Cowboys, Cardinals Conduct Silent Protests As Controversy Over Trump’s Remarks Continue

Like hundreds of athletes and dozens of team owners did the day before, players from the Dallas Cowboys and the Arizona Cardinals on Monday night forcefully responded to President Donald Trump’s call to boycott or fire athletes who kneel during the national anthem to protest racial injustice.

Dallas Cowboys owner Jerry Jones, one of the biggest names in football, joined his players on the field during the popular Monday night game to kneel in unison ahead of the national anthem.

The team’s move was a variation on the numerous protests the day before, when players had taken a knee following the example of former NFL quarterback Colin Kaerpernick, locked arms in solidarity or stayed away from the field during the rendering of the anthem.

For their part, Cardinals players took a page from several teams on Sunday by linking arms while the anthem played. 

The actions Monday night were the latest display since President Donald Trump went off topic during a campaign rally in Alabama on Friday night to condemn a protest movement started last year by former San Fransisco 49ers quarterback Kaepernick to protest racial injustices still prevalent in the United States. 

Trump on Friday called for team owners to fire those “sons of bitches” who kneel during the national anthem to raise awareness about the issue and called the protests “a total disrespect of our heritage.”

Teams joined in the “take the knee” protest on Sunday to express solidarity with their colleagues and to condemn what they saw as the president’s move to sow division among players and fans. 

The first protest occurred Sunday morning in London, and even included the owner of the Jacksonville Jaguars, Shahid Khan.
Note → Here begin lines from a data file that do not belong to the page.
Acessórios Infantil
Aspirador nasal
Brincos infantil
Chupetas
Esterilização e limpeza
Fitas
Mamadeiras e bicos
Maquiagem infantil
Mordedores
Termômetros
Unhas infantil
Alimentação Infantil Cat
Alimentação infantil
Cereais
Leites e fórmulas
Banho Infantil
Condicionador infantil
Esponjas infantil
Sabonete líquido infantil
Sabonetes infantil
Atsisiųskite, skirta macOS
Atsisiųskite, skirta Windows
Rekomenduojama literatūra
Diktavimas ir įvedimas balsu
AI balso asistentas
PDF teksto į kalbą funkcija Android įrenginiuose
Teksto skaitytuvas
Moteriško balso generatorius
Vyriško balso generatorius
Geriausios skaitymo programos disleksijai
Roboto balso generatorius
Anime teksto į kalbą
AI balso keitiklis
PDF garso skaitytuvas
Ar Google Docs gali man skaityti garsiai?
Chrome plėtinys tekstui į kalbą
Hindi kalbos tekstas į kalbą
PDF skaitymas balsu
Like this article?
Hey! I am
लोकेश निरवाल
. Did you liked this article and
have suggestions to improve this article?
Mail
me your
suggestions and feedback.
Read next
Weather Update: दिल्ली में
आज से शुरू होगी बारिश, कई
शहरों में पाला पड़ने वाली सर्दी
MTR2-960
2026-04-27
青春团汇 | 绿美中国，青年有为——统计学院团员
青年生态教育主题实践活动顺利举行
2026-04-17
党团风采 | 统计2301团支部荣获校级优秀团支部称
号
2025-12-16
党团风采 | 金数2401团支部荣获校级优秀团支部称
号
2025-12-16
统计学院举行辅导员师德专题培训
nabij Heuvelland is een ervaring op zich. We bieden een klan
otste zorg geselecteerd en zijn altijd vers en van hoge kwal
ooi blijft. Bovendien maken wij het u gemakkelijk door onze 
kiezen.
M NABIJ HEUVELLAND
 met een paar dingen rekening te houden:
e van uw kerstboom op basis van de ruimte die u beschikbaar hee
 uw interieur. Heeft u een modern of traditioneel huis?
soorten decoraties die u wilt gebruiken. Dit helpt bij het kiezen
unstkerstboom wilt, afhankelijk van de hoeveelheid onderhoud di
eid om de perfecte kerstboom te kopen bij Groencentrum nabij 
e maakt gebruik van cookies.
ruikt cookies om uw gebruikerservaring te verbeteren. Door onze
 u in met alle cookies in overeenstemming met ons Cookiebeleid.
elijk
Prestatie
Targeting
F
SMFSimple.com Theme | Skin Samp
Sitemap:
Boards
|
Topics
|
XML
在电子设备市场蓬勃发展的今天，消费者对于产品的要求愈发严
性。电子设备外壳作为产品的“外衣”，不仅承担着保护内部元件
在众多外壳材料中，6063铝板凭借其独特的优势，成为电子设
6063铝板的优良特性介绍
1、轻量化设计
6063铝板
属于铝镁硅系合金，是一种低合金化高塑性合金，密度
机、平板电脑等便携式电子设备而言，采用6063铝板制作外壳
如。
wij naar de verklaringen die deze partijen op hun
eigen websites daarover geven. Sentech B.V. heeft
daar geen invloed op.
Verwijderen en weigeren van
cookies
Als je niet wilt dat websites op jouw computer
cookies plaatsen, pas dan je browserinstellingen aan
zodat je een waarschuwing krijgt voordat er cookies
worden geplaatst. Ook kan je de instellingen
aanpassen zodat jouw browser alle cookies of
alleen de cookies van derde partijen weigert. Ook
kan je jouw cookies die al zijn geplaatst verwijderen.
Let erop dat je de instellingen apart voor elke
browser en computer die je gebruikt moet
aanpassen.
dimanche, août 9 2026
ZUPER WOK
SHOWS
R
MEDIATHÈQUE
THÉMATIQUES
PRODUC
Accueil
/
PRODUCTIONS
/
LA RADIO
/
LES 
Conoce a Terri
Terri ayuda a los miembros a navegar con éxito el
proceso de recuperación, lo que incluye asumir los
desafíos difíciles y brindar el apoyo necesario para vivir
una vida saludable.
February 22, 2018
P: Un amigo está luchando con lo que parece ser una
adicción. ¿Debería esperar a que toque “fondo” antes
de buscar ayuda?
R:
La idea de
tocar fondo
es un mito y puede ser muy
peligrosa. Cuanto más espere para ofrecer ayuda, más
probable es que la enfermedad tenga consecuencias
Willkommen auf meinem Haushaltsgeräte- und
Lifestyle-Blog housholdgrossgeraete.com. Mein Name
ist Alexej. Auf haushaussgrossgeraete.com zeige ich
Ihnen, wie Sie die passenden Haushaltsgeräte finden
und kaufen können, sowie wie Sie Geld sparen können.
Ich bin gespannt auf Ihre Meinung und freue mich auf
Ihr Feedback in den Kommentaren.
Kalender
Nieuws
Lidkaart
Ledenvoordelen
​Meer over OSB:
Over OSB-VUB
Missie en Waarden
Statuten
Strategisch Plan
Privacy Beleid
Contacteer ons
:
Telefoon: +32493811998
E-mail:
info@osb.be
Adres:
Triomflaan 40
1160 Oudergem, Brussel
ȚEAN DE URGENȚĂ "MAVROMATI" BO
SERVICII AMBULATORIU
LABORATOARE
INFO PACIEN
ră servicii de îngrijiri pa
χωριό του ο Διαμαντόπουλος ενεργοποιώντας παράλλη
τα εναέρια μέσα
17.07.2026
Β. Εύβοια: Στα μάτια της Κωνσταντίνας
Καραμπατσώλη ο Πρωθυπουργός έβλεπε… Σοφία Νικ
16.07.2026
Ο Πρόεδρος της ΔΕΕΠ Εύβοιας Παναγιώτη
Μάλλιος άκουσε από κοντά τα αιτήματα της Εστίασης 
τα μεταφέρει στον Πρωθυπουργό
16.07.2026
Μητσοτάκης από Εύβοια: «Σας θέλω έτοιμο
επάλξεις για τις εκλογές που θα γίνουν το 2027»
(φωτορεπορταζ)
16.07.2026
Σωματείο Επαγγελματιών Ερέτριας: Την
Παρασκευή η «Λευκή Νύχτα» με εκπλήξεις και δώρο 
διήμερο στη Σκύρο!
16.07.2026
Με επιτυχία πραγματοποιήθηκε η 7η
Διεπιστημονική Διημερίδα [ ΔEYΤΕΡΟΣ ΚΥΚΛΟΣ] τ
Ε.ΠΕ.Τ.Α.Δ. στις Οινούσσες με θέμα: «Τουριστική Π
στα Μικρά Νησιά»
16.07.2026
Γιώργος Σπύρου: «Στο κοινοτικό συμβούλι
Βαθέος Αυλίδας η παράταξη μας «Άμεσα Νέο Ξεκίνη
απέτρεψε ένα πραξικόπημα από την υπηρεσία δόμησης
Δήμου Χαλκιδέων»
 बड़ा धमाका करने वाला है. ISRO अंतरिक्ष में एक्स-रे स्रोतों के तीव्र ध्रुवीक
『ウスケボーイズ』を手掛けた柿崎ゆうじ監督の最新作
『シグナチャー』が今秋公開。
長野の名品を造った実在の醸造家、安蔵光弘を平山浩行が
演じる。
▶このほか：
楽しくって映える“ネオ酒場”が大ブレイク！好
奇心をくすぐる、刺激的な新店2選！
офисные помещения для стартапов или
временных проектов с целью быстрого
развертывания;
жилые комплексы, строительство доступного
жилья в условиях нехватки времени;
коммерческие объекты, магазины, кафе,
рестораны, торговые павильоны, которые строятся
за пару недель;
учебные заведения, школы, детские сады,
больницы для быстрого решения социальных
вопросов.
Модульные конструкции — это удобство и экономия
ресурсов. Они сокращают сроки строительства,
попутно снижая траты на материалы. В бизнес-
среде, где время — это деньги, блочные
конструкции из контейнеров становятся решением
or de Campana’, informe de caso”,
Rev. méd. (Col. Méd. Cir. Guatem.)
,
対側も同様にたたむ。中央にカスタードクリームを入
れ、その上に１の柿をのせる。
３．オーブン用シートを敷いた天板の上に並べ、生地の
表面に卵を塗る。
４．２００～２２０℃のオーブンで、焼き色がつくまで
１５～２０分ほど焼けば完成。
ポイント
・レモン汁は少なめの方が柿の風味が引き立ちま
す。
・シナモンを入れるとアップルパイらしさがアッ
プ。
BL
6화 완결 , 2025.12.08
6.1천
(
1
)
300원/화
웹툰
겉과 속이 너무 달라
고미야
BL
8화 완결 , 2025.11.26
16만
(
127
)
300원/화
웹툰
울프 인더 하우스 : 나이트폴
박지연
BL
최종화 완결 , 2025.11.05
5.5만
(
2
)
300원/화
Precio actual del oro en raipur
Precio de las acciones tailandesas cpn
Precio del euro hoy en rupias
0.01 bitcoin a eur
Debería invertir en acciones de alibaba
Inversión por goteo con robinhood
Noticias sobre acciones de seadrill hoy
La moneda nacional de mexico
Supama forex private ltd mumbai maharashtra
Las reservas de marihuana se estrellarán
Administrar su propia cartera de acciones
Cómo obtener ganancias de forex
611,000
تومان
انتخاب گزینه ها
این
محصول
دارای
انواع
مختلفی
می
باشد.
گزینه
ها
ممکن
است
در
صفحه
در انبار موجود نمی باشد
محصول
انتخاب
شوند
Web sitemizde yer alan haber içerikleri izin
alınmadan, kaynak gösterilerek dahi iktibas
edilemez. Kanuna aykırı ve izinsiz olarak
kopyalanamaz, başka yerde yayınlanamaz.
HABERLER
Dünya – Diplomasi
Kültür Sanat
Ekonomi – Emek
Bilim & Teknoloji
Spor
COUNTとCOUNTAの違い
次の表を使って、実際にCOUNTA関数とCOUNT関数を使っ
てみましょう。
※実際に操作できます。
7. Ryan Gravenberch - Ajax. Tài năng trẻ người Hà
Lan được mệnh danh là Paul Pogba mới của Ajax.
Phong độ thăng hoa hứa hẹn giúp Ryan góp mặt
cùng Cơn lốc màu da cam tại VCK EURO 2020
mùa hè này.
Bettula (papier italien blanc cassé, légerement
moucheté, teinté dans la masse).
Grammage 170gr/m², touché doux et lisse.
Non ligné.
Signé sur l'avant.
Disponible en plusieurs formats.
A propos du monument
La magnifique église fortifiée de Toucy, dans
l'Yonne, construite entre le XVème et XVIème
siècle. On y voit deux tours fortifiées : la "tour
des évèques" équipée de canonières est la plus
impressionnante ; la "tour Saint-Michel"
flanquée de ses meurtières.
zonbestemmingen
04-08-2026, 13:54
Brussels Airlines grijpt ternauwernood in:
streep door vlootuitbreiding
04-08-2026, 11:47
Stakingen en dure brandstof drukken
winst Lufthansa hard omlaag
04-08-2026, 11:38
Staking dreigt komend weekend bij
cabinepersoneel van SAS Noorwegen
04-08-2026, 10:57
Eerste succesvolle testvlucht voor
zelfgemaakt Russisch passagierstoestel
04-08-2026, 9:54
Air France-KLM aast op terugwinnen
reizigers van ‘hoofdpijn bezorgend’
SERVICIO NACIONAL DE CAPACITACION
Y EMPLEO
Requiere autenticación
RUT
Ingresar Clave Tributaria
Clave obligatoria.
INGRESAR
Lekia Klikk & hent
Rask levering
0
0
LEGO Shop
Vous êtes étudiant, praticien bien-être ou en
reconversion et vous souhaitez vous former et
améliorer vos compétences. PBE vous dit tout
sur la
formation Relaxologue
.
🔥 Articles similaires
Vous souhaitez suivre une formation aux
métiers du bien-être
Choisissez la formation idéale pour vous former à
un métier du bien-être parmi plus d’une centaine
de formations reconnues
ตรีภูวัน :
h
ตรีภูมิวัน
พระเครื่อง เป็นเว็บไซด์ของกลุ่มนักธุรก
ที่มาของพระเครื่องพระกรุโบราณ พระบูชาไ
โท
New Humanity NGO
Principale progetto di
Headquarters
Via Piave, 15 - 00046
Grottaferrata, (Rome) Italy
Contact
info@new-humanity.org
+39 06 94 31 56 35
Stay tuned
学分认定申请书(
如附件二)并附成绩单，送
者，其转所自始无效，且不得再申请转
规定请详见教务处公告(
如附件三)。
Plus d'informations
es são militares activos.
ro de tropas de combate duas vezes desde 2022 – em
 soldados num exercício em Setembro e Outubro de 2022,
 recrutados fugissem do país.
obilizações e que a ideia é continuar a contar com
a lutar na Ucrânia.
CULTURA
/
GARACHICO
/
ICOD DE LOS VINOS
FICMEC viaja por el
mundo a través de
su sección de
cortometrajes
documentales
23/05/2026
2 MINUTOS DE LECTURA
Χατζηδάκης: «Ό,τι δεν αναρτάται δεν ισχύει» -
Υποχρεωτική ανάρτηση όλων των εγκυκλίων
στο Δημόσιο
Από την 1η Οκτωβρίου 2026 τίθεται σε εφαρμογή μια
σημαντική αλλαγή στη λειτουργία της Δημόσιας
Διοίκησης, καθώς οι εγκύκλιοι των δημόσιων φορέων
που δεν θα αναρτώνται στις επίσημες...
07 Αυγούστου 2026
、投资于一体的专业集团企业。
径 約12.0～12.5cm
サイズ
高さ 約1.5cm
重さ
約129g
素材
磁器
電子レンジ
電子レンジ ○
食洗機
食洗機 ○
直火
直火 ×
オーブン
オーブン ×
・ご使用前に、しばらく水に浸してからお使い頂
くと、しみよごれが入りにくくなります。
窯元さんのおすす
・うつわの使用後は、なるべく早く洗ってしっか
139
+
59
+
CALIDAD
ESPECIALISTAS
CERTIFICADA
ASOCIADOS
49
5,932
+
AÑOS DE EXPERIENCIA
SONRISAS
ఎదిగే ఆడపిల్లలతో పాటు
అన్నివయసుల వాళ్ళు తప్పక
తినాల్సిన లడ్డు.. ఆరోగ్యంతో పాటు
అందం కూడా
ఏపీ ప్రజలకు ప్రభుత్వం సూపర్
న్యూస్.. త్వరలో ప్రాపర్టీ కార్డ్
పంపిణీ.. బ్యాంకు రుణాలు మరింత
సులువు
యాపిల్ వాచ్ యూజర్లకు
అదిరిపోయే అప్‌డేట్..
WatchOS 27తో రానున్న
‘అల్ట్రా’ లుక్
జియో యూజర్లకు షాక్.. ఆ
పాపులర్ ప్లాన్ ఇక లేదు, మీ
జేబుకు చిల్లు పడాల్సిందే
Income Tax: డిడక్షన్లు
He linked arms with his players — several of whom were kneeling during the anthem — despite having donated $1 million to Trump’s inaugural committee.

This theme continued throughout the day, while most teams exhibited some form of protest by either kneeling or linking arms. The Pittsburgh Steelers, however, chose to stay in the locker room during the anthem

Jerry Jones’ decision to join his players on the field on Monday was surprising, given his previous commentary on the protest. 

“I do not think the place to express yourself in society is as we recognize the American flag,” Jones told Fox Business last week. “So that’s not the place to do anything other than honor the flag and everybody that’s given up a little bit for it.”